[Data items]
····················
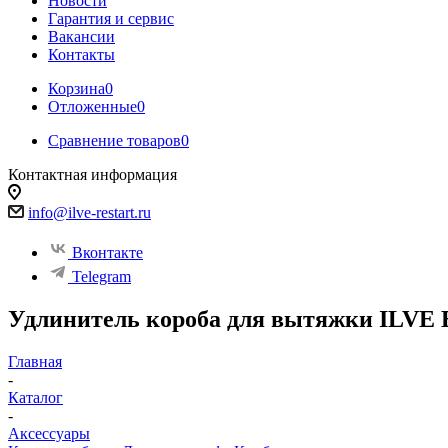
Новости
Гарантия и сервис
Вакансии
Контакты
Корзина
0
Отложенные
0
Сравнение товаров
0
Контактная информация
info@ilve-restart.ru
Вконтакте
Telegram
Удлинитель короба для вытяжки ILVE 
Главная
-
Каталог
-
Аксессуары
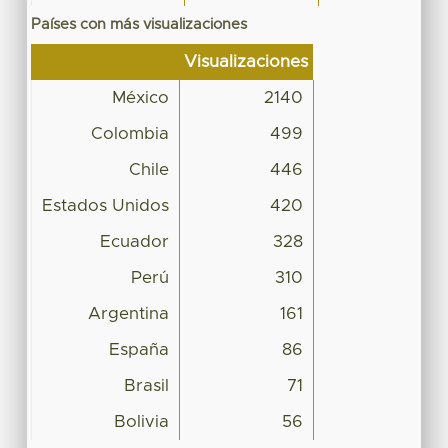
Países con más visualizaciones
Visualizaciones
México
2140
Colombia
499
Chile
446
Estados Unidos
420
Ecuador
328
Perú
310
Argentina
161
España
86
Brasil
71
Bolivia
56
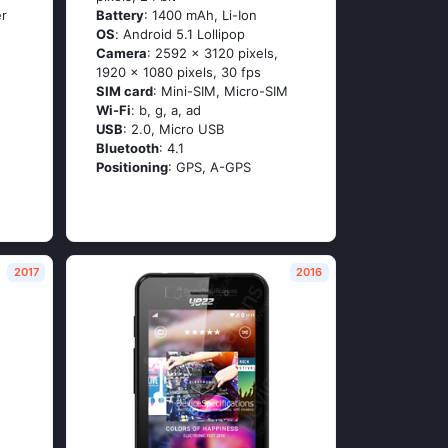
er
Battery
: 1400 mAh, Li-Ion
OS
: Аndrоid 5.1 Lоlliрор
Camera
: 2592 x 3120 pixels,
1920 x 1080 pixels, 30 fps
SIM card
: Mini-SIM, Micro-SIM
Wi-Fi
: b, g, а, аd
USB
: 2.0, Micro USB
Bluetooth
: 4.1
Positioning
: GРS, А-GРS
2017
2016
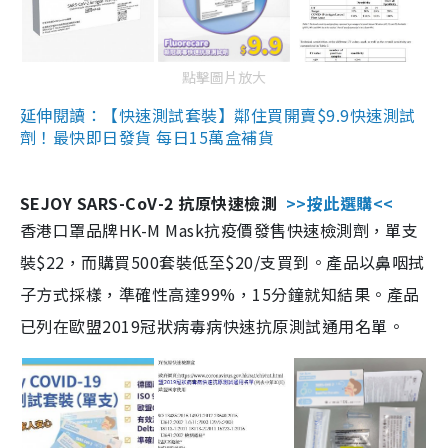
點擊圖片放大
延伸閱讀：【快速測試套裝】鄰住買開賣$9.9快速測試
劑！最快即日發貨 每日15萬盒補貨
SEJOY SARS-CoV-2 抗原快速檢測
>>按此選購<<
香港口罩品牌HK-M Mask抗疫價發售快速檢測劑，單支
裝$22，而購買500套裝低至$20/支買到。產品以鼻咽拭
子方式採樣，準確性高達99%，15分鐘就知結果。產品
已列在歐盟2019冠狀病毒病快速抗原測試通用名單。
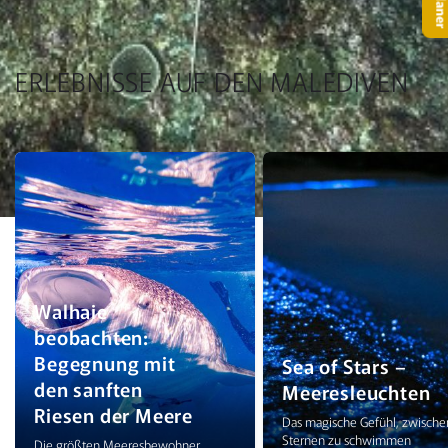
ERLEBNISSE AUF DEN MALEDIVEN
Walhaie
beobachten:
Begegnung mit
Sea of Stars –
den sanften
Meeresleuchten
Riesen der Meere
Das magische Gefühl, zwische
Sternen zu schwimmen
Die größten Meeresbewohner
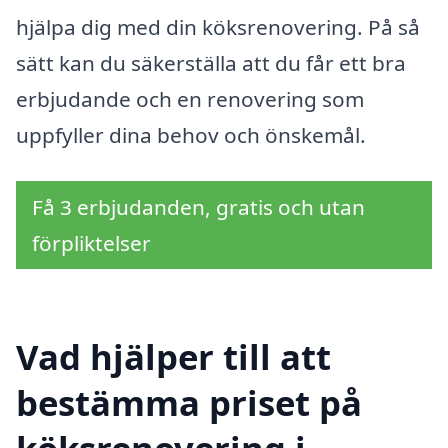
hjälpa dig med din köksrenovering. På så
sätt kan du säkerställa att du får ett bra
erbjudande och en renovering som
uppfyller dina behov och önskemål.
Få 3 erbjudanden, gratis och utan
förpliktelser
Vad hjälper till att
bestämma priset på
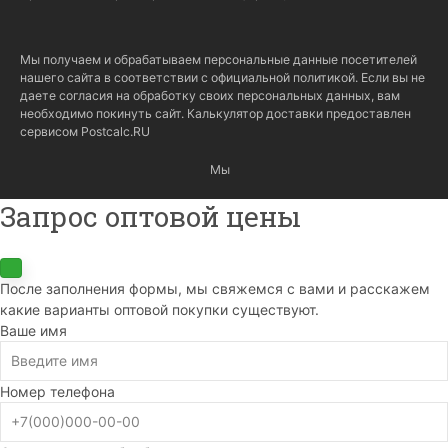
Мы получаем и обрабатываем персональные данные посетителей
нашего сайта в соответствии с
официальной политикой
. Если вы не
даете согласия на обработку своих персональных данных, вам
необходимо покинуть сайт. Калькулятор доставки предоставлен
сервисом
Postcalc.RU
Мы
Запрос оптовой цены
После заполнения формы, мы свяжемся с вами и расскажем
какие варианты оптовой покупки существуют.
Ваше имя
Номер телефона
····················
**TASK ITEM**: All of the entries above should be copied exactly, except for the pictures.

**WRITTEN ANSWER**:
Новости
Гарантия и сервис
Вакансии
Контакты
Корзина
0
Отложенные
0
Сравнение товаров
0
Контактная информация
info@ilve-restart.ru
Вконтакте
Telegram
Удлинитель короба для вытяжки ILVE 
Главная
-
Каталог
-
Аксессуары
Países con más visualizaciones
Visualizaciones
México
2140
Colombia
499
Chile
446
Estados Unidos
420
Ecuador
328
Perú
310
Argentina
161
España
86
Brasil
71
Bolivia
56
er
Battery
: 1400 mAh, Li-Ion
OS
: Аndrоid 5.1 Lоlliрор
Camera
: 2592 x 3120 pixels,
1920 x 1080 pixels, 30 fps
SIM card
: Mini-SIM, Micro-SIM
Wi-Fi
: b, g, а, аd
USB
: 2.0, Micro USB
Bluetooth
: 4.1
Positioning
: GРS, А-GРS
2017
2016
點擊圖片放大
延伸閱讀：【快速測試套裝】鄰住買開賣$9.9快速測試
劑！最快即日發貨 每日15萬盒補貨
SEJOY SARS-CoV-2 抗原快速檢測
>>按此選購<<
香港口罩品牌HK-M Mask抗疫價發售快速檢測劑，單支
裝$22，而購買500套裝低至$20/支買到。產品以鼻咽拭
子方式採樣，準確性高達99%，15分鐘就知結果。產品
已列在歐盟2019冠狀病毒病快速抗原測試通用名單。
ERLEBNISSE AUF DEN MALEDIVEN
Walhaie
beobachten:
Begegnung mit
Sea of Stars –
den sanften
Meeresleuchten
Riesen der Meere
Das magische Gefühl, zwische
Sternen zu schwimmen
Die größten Meeresbewohner
hjälpa dig med din köksrenovering. På så
sätt kan du säkerställa att du får ett bra
erbjudande och en renovering som
uppfyller dina behov och önskemål.
Få 3 erbjudanden, gratis och utan
förpliktelser
Vad hjälper till att
bestämma priset på
Мы получаем и обрабатываем персональные данные посетителей
нашего сайта в соответствии с
официальной политикой
. Если вы не
даете согласия на обработку своих персональных данных, вам
необходимо покинуть сайт. Калькулятор доставки предоставлен
сервисом
Postcalc.RU
Мы
Запрос оптовой цены
После заполнения формы, мы свяжемся с вами и расскажем
какие варианты оптовой покупки существуют.
Ваше имя
Номер телефона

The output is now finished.